WHAT TO WORK ON |
Please print every line of text from the material below, unchanged and in the same order. Leave the pictures out of your answer.

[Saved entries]
....
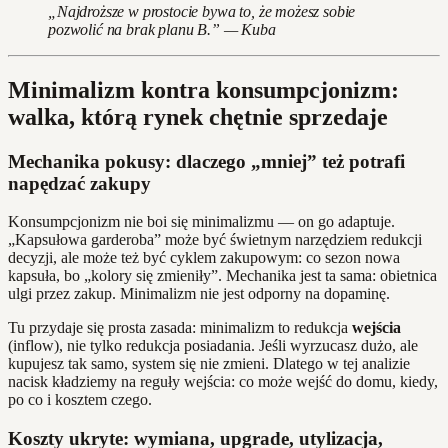
„Najdroższe w prostocie bywa to, że możesz sobie
pozwolić na brak planu B.” — Kuba
Minimalizm kontra konsumpcjonizm:
walka, którą rynek chętnie sprzedaje
Mechanika pokusy: dlaczego „mniej” też potrafi
napędzać zakupy
Konsumpcjonizm nie boi się minimalizmu — on go adaptuje.
„Kapsułowa garderoba” może być świetnym narzędziem redukcji
decyzji, ale może też być cyklem zakupowym: co sezon nowa
kapsuła, bo „kolory się zmieniły”. Mechanika jest ta sama: obietnica
ulgi przez zakup. Minimalizm nie jest odporny na dopaminę.
Tu przydaje się prosta zasada: minimalizm to redukcja
wejścia
(inflow), nie tylko redukcja posiadania. Jeśli wyrzucasz dużo, ale
kupujesz tak samo, system się nie zmieni. Dlatego w tej analizie
nacisk kładziemy na reguły wejścia: co może wejść do domu, kiedy,
po co i kosztem czego.
Koszty ukryte: wymiana, upgrade, utylizacja,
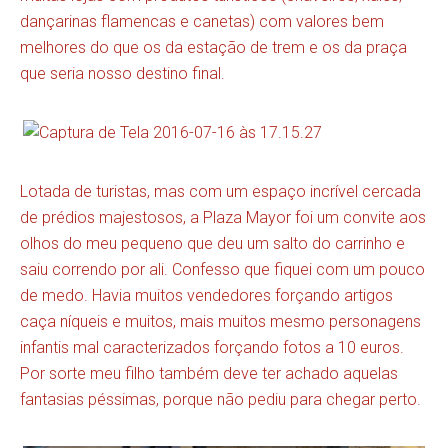
dançarinas flamencas e canetas) com valores bem
melhores do que os da estação de trem e os da praça
que seria nosso destino final.
Lotada de turistas, mas com um espaço incrível cercada
de prédios majestosos, a Plaza Mayor foi um convite aos
olhos do meu pequeno que deu um salto do carrinho e
saiu correndo por ali. Confesso que fiquei com um pouco
de medo. Havia muitos vendedores forçando artigos
caça níqueis e muitos, mais muitos mesmo personagens
infantis mal caracterizados forçando fotos a 10 euros.
Por sorte meu filho também deve ter achado aquelas
fantasias péssimas, porque não pediu para chegar perto.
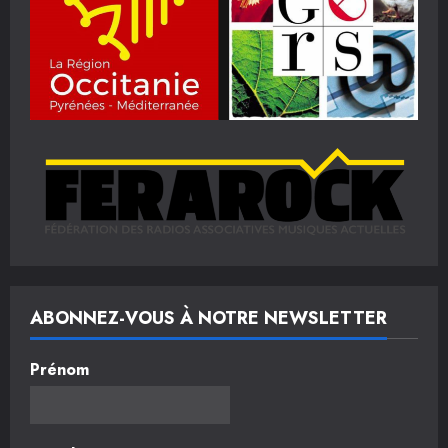
ABONNEZ-VOUS À NOTRE NEWSLETTER
Prénom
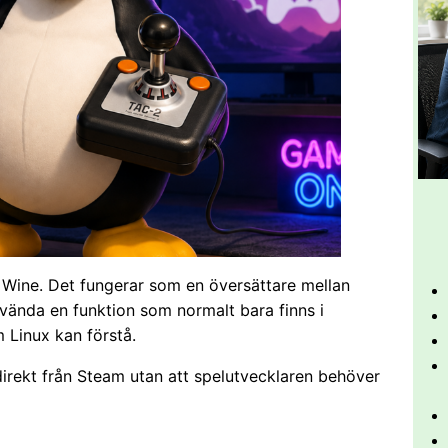
 Wine. Det fungerar som en översättare mellan
vända en funktion som normalt bara finns i
 Linux kan förstå.
rekt från Steam utan att spelutvecklaren behöver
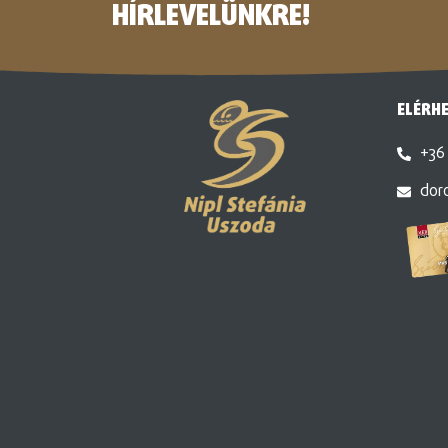
HÍRLEVELÜNKRE!
ELÉRH
+36 
dor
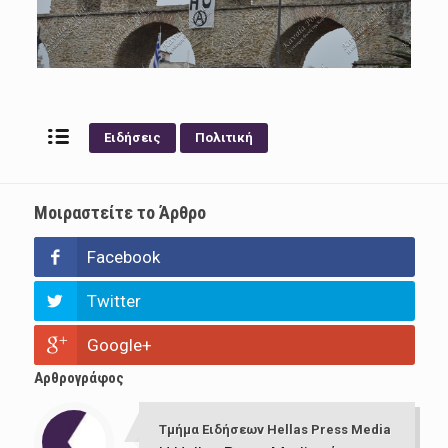
Ειδήσεις
Πολιτική
Μοιραστείτε το Άρθρο
Facebook
Twitter
Google+
Αρθρογράφος
Τμήμα Ειδήσεων Hellas Press Media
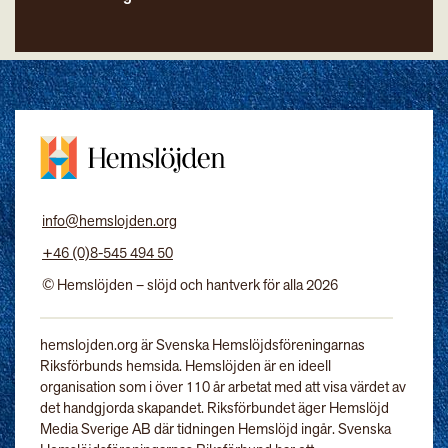
info@hemslojden.org
+46 (0)8-545 494 50
© Hemslöjden – slöjd och hantverk för alla 2026
hemslojden.org är Svenska Hemslöjdsföreningarnas
Riksförbunds hemsida. Hemslöjden är en ideell
organisation som i över 110 år arbetat med att visa värdet av
det handgjorda skapandet. Riksförbundet äger Hemslöjd
Media Sverige AB där tidningen Hemslöjd ingår. Svenska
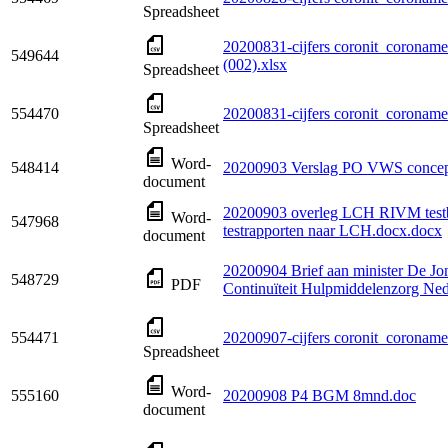
Spreadsheet
20200831-cijfers coronit_coroname
549644
(002).xlsx
Spreadsheet
554470
20200831-cijfers coronit_coroname
Spreadsheet
Word-
548414
20200903 Verslag PO VWS concep
document
20200903 overleg LCH RIVM testb
Word-
547968
testrapporten naar LCH.docx.docx
document
20200904 Brief aan minister De Jo
548729
PDF
Continuïteit Hulpmiddelenzorg Ned
554471
20200907-cijfers coronit_coroname
Spreadsheet
Word-
555160
20200908 P4 BGM 8mnd.doc
document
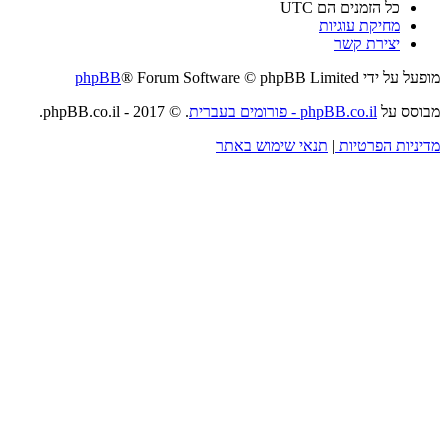
כל הזמנים הם
UTC
מחיקת עוגיות
יצירת קשר
מופעל על ידי
® Forum Software © phpBB Limited
phpBB
מבוסס על
phpBB.co.il - פורומים בעברית
. © 2017 - phpBB.co.il.
מדיניות הפרטיות
|
תנאי שימוש באתר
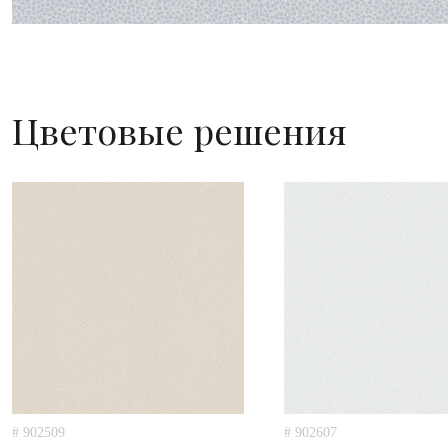
Цветовые решения
# 902509
# 902607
....
RESULT OF THIS EXERCISE |
„Najdroższe w prostocie bywa to, że możesz sobie
pozwolić na brak planu B.” — Kuba
Minimalizm kontra konsumpcjonizm:
walka, którą rynek chętnie sprzedaje
Mechanika pokusy: dlaczego „mniej” też potrafi
napędzać zakupy
Konsumpcjonizm nie boi się minimalizmu — on go adaptuje.
„Kapsułowa garderoba” może być świetnym narzędziem redukcji
decyzji, ale może też być cyklem zakupowym: co sezon nowa
kapsuła, bo „kolory się zmieniły”. Mechanika jest ta sama: obietnica
ulgi przez zakup. Minimalizm nie jest odporny na dopaminę.
Tu przydaje się prosta zasada: minimalizm to redukcja
wejścia
(inflow), nie tylko redukcja posiadania. Jeśli wyrzucasz dużo, ale
kupujesz tak samo, system się nie zmieni. Dlatego w tej analizie
nacisk kładziemy na reguły wejścia: co może wejść do domu, kiedy,
po co i kosztem czego.
Koszty ukryte: wymiana, upgrade, utylizacja,
dançarinas flamencas e canetas) com valores bem
melhores do que os da estação de trem e os da praça
que seria nosso destino final.
Lotada de turistas, mas com um espaço incrível cercada
de prédios majestosos, a Plaza Mayor foi um convite aos
olhos do meu pequeno que deu um salto do carrinho e
saiu correndo por ali. Confesso que fiquei com um pouco
de medo. Havia muitos vendedores forçando artigos
caça níqueis e muitos, mais muitos mesmo personagens
infantis mal caracterizados forçando fotos a 10 euros.
Por sorte meu filho também deve ter achado aquelas
fantasias péssimas, porque não pediu para chegar perto.
ABONNEZ-VOUS À NOTRE NEWSLETTER
Prénom
 Wine. Det fungerar som en översättare mellan
vända en funktion som normalt bara finns i
 Linux kan förstå.
rekt från Steam utan att spelutvecklaren behöver
HÍRLEVELÜNKRE!
ELÉRH
+36 
dor
Ειδήσεις
Πολιτική
Μοιραστείτε το Άρθρο
Facebook
Twitter
Google+
Αρθρογράφος
Τμήμα Ειδήσεων Hellas Press Media
info@hemslojden.org
+46 (0)8-545 494 50
© Hemslöjden – slöjd och hantverk för alla 2026
hemslojden.org är Svenska Hemslöjdsföreningarnas
Riksförbunds hemsida. Hemslöjden är en ideell
organisation som i över 110 år arbetat med att visa värdet av
det handgjorda skapandet. Riksförbundet äger Hemslöjd
Media Sverige AB där tidningen Hemslöjd ingår. Svenska
Spreadsheet
20200831-cijfers coronit_coroname
549644
(002).xlsx
Spreadsheet
554470
20200831-cijfers coronit_coroname
Spreadsheet
Word-
548414
20200903 Verslag PO VWS concep
document
20200903 overleg LCH RIVM testb
Word-
547968
testrapporten naar LCH.docx.docx
document
20200904 Brief aan minister De Jo
548729
PDF
Continuïteit Hulpmiddelenzorg Ned
554471
20200907-cijfers coronit_coroname
Spreadsheet
Word-
555160
20200908 P4 BGM 8mnd.doc
document
כל הזמנים הם
UTC
מחיקת עוגיות
יצירת קשר
מופעל על ידי
® Forum Software © phpBB Limited
phpBB
מבוסס על
phpBB.co.il - פורומים בעברית
. © 2017 - phpBB.co.il.
מדיניות הפרטיות
|
תנאי שימוש באתר
Цветовые решения
# 902509
# 902607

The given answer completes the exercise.